* Text *

Finally, Mary Anne is the most real example of love in the novel. Although Lt. Cross and Henry Dobbins carry keepsakes that remind them of love, Mark Fossie is the only soldier who brings his girl to him. Mary Anne’s rapid descent from girlfriend and lover to warrior is the most blatant example in the novel of O’Brien linking love and war. Truth, to O’Brien, is an emotion, like Alpha Company believing in the story of Mary Anne when they knew they could not fully trust its storyteller, Rat Kiley. To O’Brien, love and war are not just connected; love and war are the same in that both refuse to let life interfere with emotion. Mary Anne is one of the “truest” characters in the novel because she lives off of her emotions and slips so easily between a posture of love and one of war.
“A strong woman builds her own world. She is one who is wise enough to know that it will attract the man she will gladly share it with” .
Ellen J. Barrier
All of these female figures, while still not given a prominent voice of their own, nonetheless tend to eschew archetypal femininity: those who are objects of male love do not love back simply by virtue of the soldiers’ participation in the war, and those who come to Vietnam and start off with a protected status soon become more gruesome than even the most sadistic of American soldiers. In general, all the stories around women in the novel have a special significance. Love, guilt, innocence, and mental damages of the war are symbols that are expressed through female characters. While Linda helps O’Brien to hold on to something, Martha makes Jimmy Cross feel guilty, and Mary Anne perfectly symbolizes the addiction to the war and the land that most soldiers had to carry. O’Brien shows how the war made it difficult to have a love relationship in the war and outside of the war. All the stories of women have one significance in common: they express the difficulties of the soldiers to live a life outside the war.
I was really hyped to write this essay as women do not have a big representation in the novel. The paragraph about Mary Ann turned out well and is thoughtful, but I think I could have written more about the representation of women in general.
I really like the way you pictured feminism in this essay, and I think that you have very good ideas to structure your essay. I think something that could make your essay very interesting would be a comparison between the role of women now as opposed to in the novel. Overall, I really like the quotes you used and the way you analyzed them.

* Supplied records *
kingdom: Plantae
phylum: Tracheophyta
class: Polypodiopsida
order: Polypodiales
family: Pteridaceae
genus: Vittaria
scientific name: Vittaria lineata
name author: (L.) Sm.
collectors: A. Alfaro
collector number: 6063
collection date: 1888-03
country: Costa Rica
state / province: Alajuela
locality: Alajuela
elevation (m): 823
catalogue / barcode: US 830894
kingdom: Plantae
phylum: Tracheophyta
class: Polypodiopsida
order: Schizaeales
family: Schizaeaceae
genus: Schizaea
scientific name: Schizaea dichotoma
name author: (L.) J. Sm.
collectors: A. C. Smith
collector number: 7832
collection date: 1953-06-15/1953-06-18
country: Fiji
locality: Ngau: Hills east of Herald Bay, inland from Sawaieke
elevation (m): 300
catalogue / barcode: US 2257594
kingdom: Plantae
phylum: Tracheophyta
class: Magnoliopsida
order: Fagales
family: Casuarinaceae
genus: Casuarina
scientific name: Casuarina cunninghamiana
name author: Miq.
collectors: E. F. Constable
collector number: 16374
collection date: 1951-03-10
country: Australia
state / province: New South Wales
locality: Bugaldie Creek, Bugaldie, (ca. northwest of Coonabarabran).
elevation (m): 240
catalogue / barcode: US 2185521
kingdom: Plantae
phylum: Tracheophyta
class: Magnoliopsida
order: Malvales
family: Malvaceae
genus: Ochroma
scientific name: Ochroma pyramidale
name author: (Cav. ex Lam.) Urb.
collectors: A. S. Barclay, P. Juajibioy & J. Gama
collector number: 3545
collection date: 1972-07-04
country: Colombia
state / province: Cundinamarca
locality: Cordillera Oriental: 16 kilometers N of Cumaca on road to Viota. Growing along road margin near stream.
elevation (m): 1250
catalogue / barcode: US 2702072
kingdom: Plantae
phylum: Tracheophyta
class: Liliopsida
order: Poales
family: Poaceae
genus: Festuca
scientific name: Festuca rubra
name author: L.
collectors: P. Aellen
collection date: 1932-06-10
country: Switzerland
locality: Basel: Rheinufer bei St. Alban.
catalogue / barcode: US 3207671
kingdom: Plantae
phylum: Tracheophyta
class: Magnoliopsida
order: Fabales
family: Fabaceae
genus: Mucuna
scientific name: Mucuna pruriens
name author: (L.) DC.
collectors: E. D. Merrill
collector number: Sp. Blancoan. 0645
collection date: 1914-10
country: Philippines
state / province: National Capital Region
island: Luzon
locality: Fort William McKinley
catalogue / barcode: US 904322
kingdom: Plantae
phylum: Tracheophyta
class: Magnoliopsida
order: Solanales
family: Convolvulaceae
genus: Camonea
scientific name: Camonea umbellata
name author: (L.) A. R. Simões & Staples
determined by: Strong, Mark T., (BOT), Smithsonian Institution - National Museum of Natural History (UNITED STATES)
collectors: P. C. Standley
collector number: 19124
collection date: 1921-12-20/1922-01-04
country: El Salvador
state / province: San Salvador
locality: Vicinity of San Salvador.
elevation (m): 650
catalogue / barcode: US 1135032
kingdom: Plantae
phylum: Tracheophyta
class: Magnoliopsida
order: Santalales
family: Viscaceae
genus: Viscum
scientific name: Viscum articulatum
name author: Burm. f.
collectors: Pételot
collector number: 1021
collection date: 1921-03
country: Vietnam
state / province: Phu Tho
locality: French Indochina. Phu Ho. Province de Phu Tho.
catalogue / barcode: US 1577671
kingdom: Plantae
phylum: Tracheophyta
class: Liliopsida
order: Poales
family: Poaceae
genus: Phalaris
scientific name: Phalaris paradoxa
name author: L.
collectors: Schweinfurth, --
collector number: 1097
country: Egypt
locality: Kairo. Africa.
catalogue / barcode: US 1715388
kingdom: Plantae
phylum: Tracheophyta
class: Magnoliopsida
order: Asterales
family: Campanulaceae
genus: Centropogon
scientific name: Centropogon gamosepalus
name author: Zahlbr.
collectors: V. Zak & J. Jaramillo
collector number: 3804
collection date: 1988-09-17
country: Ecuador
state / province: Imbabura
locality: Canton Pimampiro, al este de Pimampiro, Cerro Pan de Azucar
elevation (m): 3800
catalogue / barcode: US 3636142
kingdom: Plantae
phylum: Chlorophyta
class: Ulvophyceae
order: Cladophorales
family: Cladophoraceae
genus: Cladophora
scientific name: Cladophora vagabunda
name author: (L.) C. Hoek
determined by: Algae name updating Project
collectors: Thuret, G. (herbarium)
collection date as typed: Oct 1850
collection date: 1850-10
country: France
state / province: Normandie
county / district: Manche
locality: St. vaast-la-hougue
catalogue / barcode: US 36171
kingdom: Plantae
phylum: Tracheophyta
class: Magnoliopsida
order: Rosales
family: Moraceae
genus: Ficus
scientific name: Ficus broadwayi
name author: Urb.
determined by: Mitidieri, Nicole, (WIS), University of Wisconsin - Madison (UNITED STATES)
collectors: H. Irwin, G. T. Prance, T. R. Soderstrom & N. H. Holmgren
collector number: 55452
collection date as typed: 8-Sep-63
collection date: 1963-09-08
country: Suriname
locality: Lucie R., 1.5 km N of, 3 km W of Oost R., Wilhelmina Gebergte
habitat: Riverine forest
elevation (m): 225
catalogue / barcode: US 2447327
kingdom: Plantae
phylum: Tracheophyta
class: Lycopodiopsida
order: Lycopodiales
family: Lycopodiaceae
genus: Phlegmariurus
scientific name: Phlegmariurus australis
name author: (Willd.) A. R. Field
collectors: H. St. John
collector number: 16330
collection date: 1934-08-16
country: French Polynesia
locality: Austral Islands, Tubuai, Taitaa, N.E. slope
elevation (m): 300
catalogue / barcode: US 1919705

* Task list *
1 – Which symbols does the essay say are expressed through female characters?
2 – According to the essay, who tells the story of Mary Anne?
3 – From the essay, print the part that opens with the words containing "I really like the way" and closes with "you analyzed them.".

* Answers given *
1 – Love, guilt, innocence, and the mental damages of the war.

2 – Rat Kiley.

3 –
I really like the way you pictured feminism in this essay, and I think that you have very good ideas to structure your essay. I think something that could make your essay very interesting would be a comparison between the role of women now as opposed to in the novel. Overall, I really like the quotes you used and the way you analyzed them.